BAE Systems to Reduce Workforce in Australia
BAE Systems, a British multinational defence, security and aerospace company, in an update on its business announced a “further headcount reductions” at its Australian shipyard.
Despite Australia’s intention to launch a naval shipbuilding strategy, BAE Systems said that “it is unclear whether this initiative will be sufficient to provide for the viability of the Williamstown, Melbourne shipyard.”
With no near-term prospect of work beyond the LHD programme and Air Warfare Destroyer block manufacture, the company has announced a “further headcount reductions and a consolidation of its operating divisions from 3 to 2 to reduce management costs and remain competitive.” The reduction is the result of a continuing drop off in work as existing projects near completion with no new naval shipbuilding contracts awarded.
The company has also announced that actions were being taken to reduce the production rate for the company’s current Typhoon aircraft for the Kuwait Air Force. As a result, BAE Systems has announced a proposal to reduce the workforce of the Military Air & Information business by up to 371 roles at Wharton and Samlesbury in Lancashire.
This decision was not welcomed by Britain’s workers’ union Unite which warned BAE systems of “cutting too far, too fast”. Commenting the public statement, Unite national officer, Ian Waddell, said:
It is vital that critical skills and capability are maintained by BAE Systems and their supply chain so that the ability to build the Typhoon in the UK is protected. Cutting too far, too fast could led to a skills shortage for when orders pick up.
In the UK, BAE Systems said that budget commitments to defence spending provide greater certainty and stability ahead of the forthcoming 2015 Strategic Defence and Security Review. In the US, the group welcomed the recent Congressional budget approval which is expected to result in defence spend increasing above the previous Budget Control Act caps.

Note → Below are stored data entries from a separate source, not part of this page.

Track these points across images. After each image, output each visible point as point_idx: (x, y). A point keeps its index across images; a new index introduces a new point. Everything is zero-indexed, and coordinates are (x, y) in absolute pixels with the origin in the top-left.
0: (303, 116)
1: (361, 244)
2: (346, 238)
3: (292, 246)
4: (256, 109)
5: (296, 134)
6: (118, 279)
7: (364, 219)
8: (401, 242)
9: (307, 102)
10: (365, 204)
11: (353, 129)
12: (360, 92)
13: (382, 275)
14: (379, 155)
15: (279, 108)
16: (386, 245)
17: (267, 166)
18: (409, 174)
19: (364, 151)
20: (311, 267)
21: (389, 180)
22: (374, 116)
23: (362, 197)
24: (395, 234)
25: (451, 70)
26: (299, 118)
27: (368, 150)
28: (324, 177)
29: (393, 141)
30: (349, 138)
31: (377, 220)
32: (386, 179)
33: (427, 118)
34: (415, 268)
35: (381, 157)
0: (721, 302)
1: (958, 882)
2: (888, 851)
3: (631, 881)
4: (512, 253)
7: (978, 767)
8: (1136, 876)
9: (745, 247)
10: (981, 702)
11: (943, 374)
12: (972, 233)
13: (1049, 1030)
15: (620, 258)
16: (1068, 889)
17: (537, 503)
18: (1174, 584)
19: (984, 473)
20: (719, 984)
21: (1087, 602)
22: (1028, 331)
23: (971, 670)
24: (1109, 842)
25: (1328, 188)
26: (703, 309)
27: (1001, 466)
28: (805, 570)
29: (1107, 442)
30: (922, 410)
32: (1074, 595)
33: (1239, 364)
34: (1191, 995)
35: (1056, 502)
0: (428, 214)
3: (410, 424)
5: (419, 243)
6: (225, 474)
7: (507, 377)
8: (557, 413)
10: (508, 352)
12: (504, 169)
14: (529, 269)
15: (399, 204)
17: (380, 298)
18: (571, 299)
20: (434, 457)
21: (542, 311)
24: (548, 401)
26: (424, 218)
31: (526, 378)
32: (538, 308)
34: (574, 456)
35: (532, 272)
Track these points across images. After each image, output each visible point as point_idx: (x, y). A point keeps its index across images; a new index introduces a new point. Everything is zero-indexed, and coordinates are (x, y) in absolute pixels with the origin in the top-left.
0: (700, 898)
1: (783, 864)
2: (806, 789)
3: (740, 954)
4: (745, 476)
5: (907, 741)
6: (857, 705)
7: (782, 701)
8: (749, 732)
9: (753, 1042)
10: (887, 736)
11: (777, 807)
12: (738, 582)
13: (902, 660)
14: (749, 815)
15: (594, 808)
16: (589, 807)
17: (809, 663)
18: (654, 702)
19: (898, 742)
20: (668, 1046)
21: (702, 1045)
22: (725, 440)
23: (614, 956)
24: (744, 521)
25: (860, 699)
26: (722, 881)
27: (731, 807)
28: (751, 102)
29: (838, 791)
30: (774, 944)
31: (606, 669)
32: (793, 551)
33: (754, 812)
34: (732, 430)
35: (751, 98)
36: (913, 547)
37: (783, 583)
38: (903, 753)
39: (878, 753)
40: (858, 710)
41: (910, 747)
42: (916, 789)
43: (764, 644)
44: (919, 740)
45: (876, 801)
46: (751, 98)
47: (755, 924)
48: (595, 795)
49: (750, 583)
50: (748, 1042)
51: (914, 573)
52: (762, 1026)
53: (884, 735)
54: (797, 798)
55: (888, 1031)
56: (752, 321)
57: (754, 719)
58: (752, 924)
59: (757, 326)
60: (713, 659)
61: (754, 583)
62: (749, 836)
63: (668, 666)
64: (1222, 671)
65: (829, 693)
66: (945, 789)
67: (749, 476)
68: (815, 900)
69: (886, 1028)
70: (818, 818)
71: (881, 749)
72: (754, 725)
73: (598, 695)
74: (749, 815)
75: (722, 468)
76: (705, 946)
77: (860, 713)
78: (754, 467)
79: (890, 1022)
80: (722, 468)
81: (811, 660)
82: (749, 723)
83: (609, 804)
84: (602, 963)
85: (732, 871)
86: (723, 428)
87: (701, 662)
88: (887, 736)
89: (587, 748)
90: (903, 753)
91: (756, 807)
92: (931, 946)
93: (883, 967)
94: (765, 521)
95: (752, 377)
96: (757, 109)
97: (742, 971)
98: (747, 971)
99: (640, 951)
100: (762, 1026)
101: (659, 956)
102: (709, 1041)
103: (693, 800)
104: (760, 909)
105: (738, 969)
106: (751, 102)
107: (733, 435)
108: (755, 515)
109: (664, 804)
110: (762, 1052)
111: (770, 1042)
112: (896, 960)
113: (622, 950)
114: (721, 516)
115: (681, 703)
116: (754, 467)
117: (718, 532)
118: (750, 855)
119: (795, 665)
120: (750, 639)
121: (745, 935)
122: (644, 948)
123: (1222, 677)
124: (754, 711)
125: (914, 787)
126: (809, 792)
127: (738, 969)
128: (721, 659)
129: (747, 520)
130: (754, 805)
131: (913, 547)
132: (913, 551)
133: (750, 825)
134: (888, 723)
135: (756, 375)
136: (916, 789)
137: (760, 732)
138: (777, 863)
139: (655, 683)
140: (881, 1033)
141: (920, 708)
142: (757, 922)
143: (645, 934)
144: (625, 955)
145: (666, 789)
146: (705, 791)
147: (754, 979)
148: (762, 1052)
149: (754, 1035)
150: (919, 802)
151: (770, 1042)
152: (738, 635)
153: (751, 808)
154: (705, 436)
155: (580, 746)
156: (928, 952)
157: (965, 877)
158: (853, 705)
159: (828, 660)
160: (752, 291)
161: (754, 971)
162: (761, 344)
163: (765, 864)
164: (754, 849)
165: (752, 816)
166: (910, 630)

Ian King, Chief Executive BAE Systems plc, commented:
Overall the company is operating in an improving business environment and we continue to win new orders, with good prospects for the future. In the short term, action to extend the production life of Typhoon aircraft by reducing the current production rate and a charge to impair the carrying value of the Williamstown shipyard in Australia will impact the Group’s 2015 results. Including a benefit of some 2 pence from adjustment of certain overseas tax provisions in the light of rulings received, the Group’s underlying earnings per share for 2015 are expected to be around 38 pence.
BAE Systems’ US ship repair business is responding to changes in the profile of its US Navy workload. The company expects reductions in its Norfolk, Virginia, based work load on the Atlantic Coast will occur during 2015/16, with activity increasing subsequently following investment in capital facilities at the Group’s San Diego shipyard on the Pacific Coast.
According to Reuters, the company in looking to sell some of its US manpower and services businesses, however the decision is not yet final.